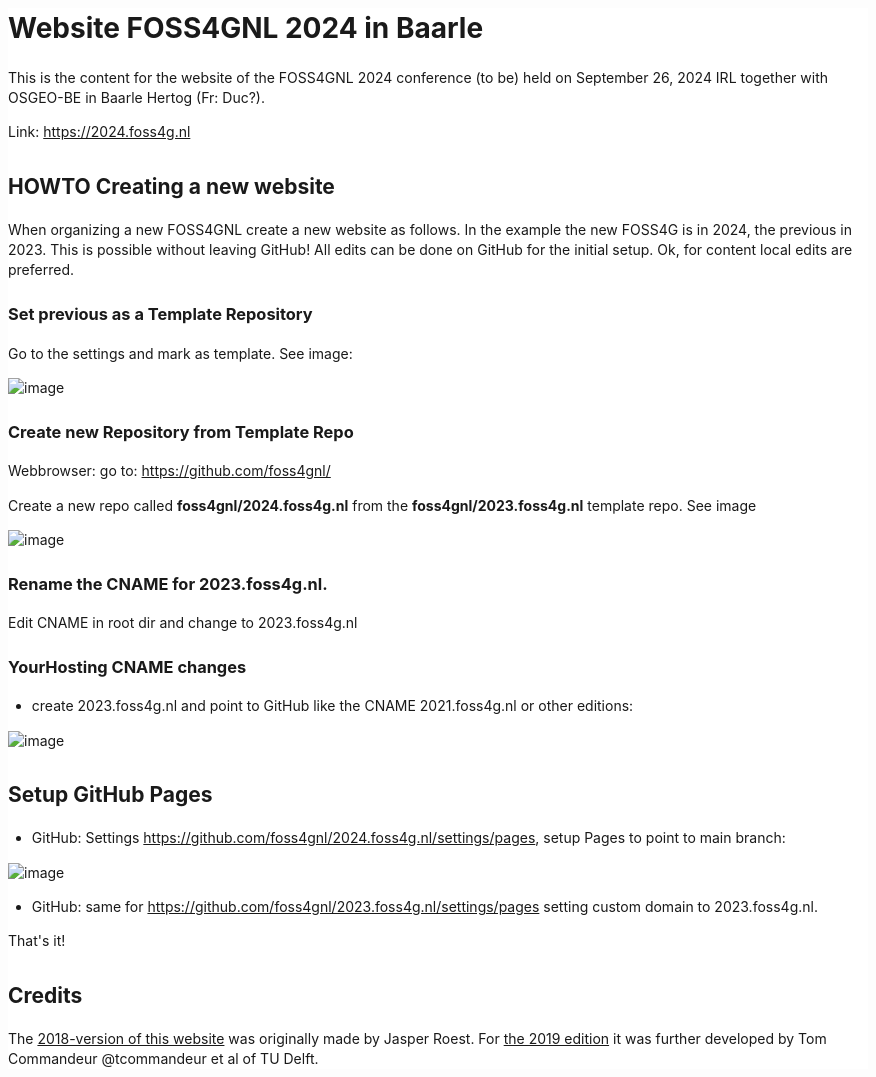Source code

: # Website FOSS4GNL 2024 in Baarle
This is the content for the website of the FOSS4GNL 2024 conference (to be) held on September 26, 2024 IRL
together with OSGEO-BE in Baarle Hertog (Fr: Duc?).

Link: https://2024.foss4g.nl

## HOWTO Creating a new website

When organizing a new FOSS4GNL create a new website as follows. In the example 
the new FOSS4G is in 2024, the previous in 2023. This is possible without leaving GitHub!
All edits can be done on GitHub for the initial setup. Ok, for content local edits are preferred.

### Set previous as a Template Repository
Go to the settings and mark as template. See image:

![image](https://github.com/foss4gnl/2023.foss4g.nl/assets/582630/7530c9a4-8374-4be1-8daf-ef2f2e7b5d69)

### Create new Repository from Template Repo

Webbrowser: go to: https://github.com/foss4gnl/

Create a new repo called **foss4gnl/2024.foss4g.nl** from the **foss4gnl/2023.foss4g.nl** template repo. See image

![image](https://github.com/foss4gnl/2023.foss4g.nl/assets/582630/caf1a465-a3b8-4791-879f-307ef5c1a8ac)

### Rename the CNAME for 2023.foss4g.nl.

Edit CNAME in root dir and change to 2023.foss4g.nl

### YourHosting CNAME changes

* create  2023.foss4g.nl and point to GitHub like the CNAME 2021.foss4g.nl or other editions:

![image](https://github.com/foss4gnl/2023.foss4g.nl/assets/582630/15f4da4e-9407-4ae6-bd74-b53a461217f6)

## Setup GitHub Pages
* GitHub: Settings https://github.com/foss4gnl/2024.foss4g.nl/settings/pages, setup Pages to point to main branch:
  
![image](https://github.com/foss4gnl/2024.foss4g.nl/assets/582630/64d6f5ec-56b4-4c12-95d9-5b983f6af0a0)

* GitHub: same for https://github.com/foss4gnl/2023.foss4g.nl/settings/pages setting custom domain to 2023.foss4g.nl.

That's it!

## Credits
The [2018-version of this website](https://2018.foss4g.nl) was originally made by Jasper Roest.
For [the 2019 edition](https://2019.foss4g.nl) it was further developed by Tom Commandeur @tcommandeur et al 
of TU Delft.
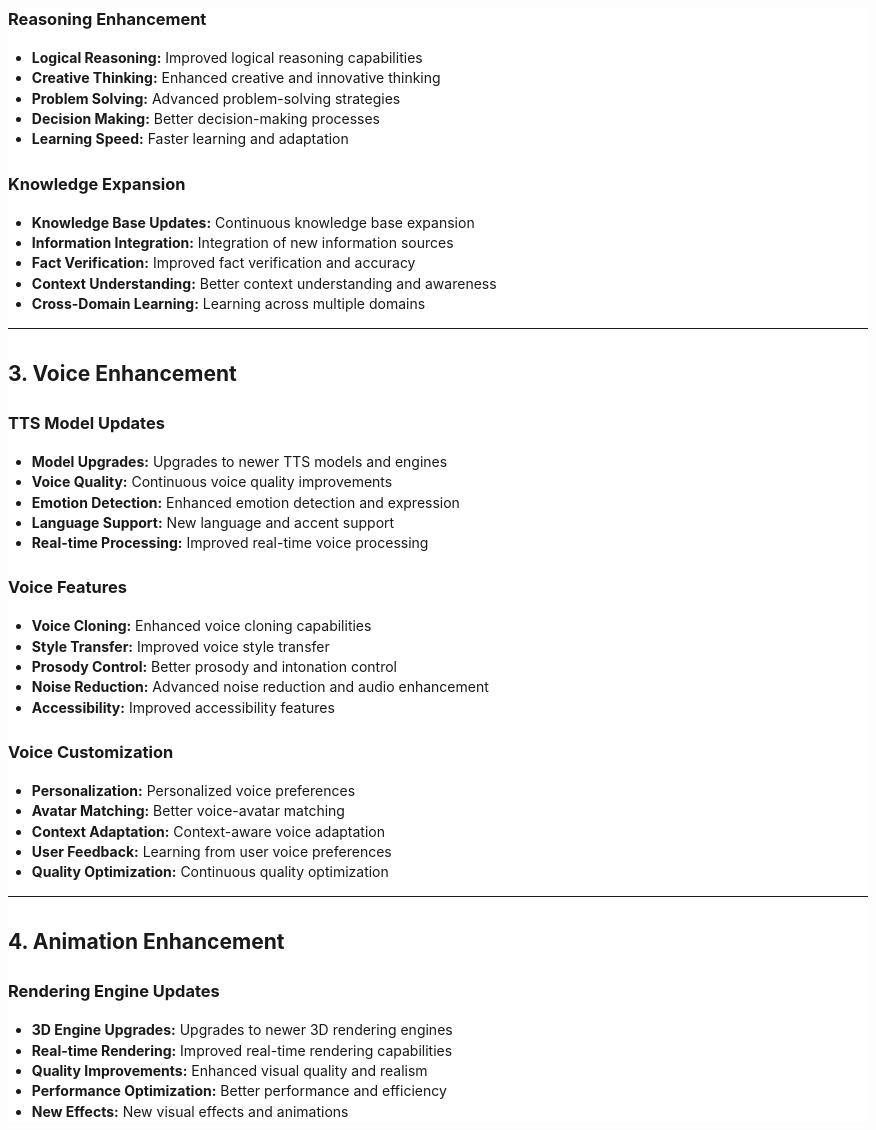 ### Reasoning Enhancement

- **Logical Reasoning:** Improved logical reasoning capabilities
- **Creative Thinking:** Enhanced creative and innovative thinking
- **Problem Solving:** Advanced problem-solving strategies
- **Decision Making:** Better decision-making processes
- **Learning Speed:** Faster learning and adaptation

### Knowledge Expansion

- **Knowledge Base Updates:** Continuous knowledge base expansion
- **Information Integration:** Integration of new information sources
- **Fact Verification:** Improved fact verification and accuracy
- **Context Understanding:** Better context understanding and awareness
- **Cross-Domain Learning:** Learning across multiple domains

---

## 3. Voice Enhancement

### TTS Model Updates

- **Model Upgrades:** Upgrades to newer TTS models and engines
- **Voice Quality:** Continuous voice quality improvements
- **Emotion Detection:** Enhanced emotion detection and expression
- **Language Support:** New language and accent support
- **Real-time Processing:** Improved real-time voice processing

### Voice Features

- **Voice Cloning:** Enhanced voice cloning capabilities
- **Style Transfer:** Improved voice style transfer
- **Prosody Control:** Better prosody and intonation control
- **Noise Reduction:** Advanced noise reduction and audio enhancement
- **Accessibility:** Improved accessibility features

### Voice Customization

- **Personalization:** Personalized voice preferences
- **Avatar Matching:** Better voice-avatar matching
- **Context Adaptation:** Context-aware voice adaptation
- **User Feedback:** Learning from user voice preferences
- **Quality Optimization:** Continuous quality optimization

---

## 4. Animation Enhancement

### Rendering Engine Updates

- **3D Engine Upgrades:** Upgrades to newer 3D rendering engines
- **Real-time Rendering:** Improved real-time rendering capabilities
- **Quality Improvements:** Enhanced visual quality and realism
- **Performance Optimization:** Better performance and efficiency
- **New Effects:** New visual effects and animations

■ **Work required**: Transcribe the text of every row above character for character, and leave the pictures out of your answer.

■ **Written solution**:
Source code

: # Website FOSS4GNL 2024 in Baarle
This is the content for the website of the FOSS4GNL 2024 conference (to be) held on September 26, 2024 IRL
together with OSGEO-BE in Baarle Hertog (Fr: Duc?).

Link: https://2024.foss4g.nl

## HOWTO Creating a new website

When organizing a new FOSS4GNL create a new website as follows. In the example 
the new FOSS4G is in 2024, the previous in 2023. This is possible without leaving GitHub!
All edits can be done on GitHub for the initial setup. Ok, for content local edits are preferred.

### Set previous as a Template Repository
Go to the settings and mark as template. See image:

![image](https://github.com/foss4gnl/2023.foss4g.nl/assets/582630/7530c9a4-8374-4be1-8daf-ef2f2e7b5d69)

### Create new Repository from Template Repo

Webbrowser: go to: https://github.com/foss4gnl/

Create a new repo called **foss4gnl/2024.foss4g.nl** from the **foss4gnl/2023.foss4g.nl** template repo. See image

![image](https://github.com/foss4gnl/2023.foss4g.nl/assets/582630/caf1a465-a3b8-4791-879f-307ef5c1a8ac)

### Rename the CNAME for 2023.foss4g.nl.

Edit CNAME in root dir and change to 2023.foss4g.nl

### YourHosting CNAME changes

* create  2023.foss4g.nl and point to GitHub like the CNAME 2021.foss4g.nl or other editions:

![image](https://github.com/foss4gnl/2023.foss4g.nl/assets/582630/15f4da4e-9407-4ae6-bd74-b53a461217f6)

## Setup GitHub Pages
* GitHub: Settings https://github.com/foss4gnl/2024.foss4g.nl/settings/pages, setup Pages to point to main branch:
  
![image](https://github.com/foss4gnl/2024.foss4g.nl/assets/582630/64d6f5ec-56b4-4c12-95d9-5b983f6af0a0)

* GitHub: same for https://github.com/foss4gnl/2023.foss4g.nl/settings/pages setting custom domain to 2023.foss4g.nl.

That's it!

## Credits
The [2018-version of this website](https://2018.foss4g.nl) was originally made by Jasper Roest.
For [the 2019 edition](https://2019.foss4g.nl) it was further developed by Tom Commandeur @tcommandeur et al 
of TU Delft.
 ### Reasoning Enhancement

- **Logical Reasoning:** Improved logical reasoning capabilities
- **Creative Thinking:** Enhanced creative and innovative thinking
- **Problem Solving:** Advanced problem-solving strategies
- **Decision Making:** Better decision-making processes
- **Learning Speed:** Faster learning and adaptation

### Knowledge Expansion

- **Knowledge Base Updates:** Continuous knowledge base expansion
- **Information Integration:** Integration of new information sources
- **Fact Verification:** Improved fact verification and accuracy
- **Context Understanding:** Better context understanding and awareness
- **Cross-Domain Learning:** Learning across multiple domains

---

## 3. Voice Enhancement

### TTS Model Updates

- **Model Upgrades:** Upgrades to newer TTS models and engines
- **Voice Quality:** Continuous voice quality improvements
- **Emotion Detection:** Enhanced emotion detection and expression
- **Language Support:** New language and accent support
- **Real-time Processing:** Improved real-time voice processing

### Voice Features

- **Voice Cloning:** Enhanced voice cloning capabilities
- **Style Transfer:** Improved voice style transfer
- **Prosody Control:** Better prosody and intonation control
- **Noise Reduction:** Advanced noise reduction and audio enhancement
- **Accessibility:** Improved accessibility features

### Voice Customization

- **Personalization:** Personalized voice preferences
- **Avatar Matching:** Better voice-avatar matching
- **Context Adaptation:** Context-aware voice adaptation
- **User Feedback:** Learning from user voice preferences
- **Quality Optimization:** Continuous quality optimization

---

## 4. Animation Enhancement

### Rendering Engine Updates

- **3D Engine Upgrades:** Upgrades to newer 3D rendering engines
- **Real-time Rendering:** Improved real-time rendering capabilities
- **Quality Improvements:** Enhanced visual quality and realism
- **Performance Optimization:** Better performance and efficiency
- **New Effects:** New visual effects and animations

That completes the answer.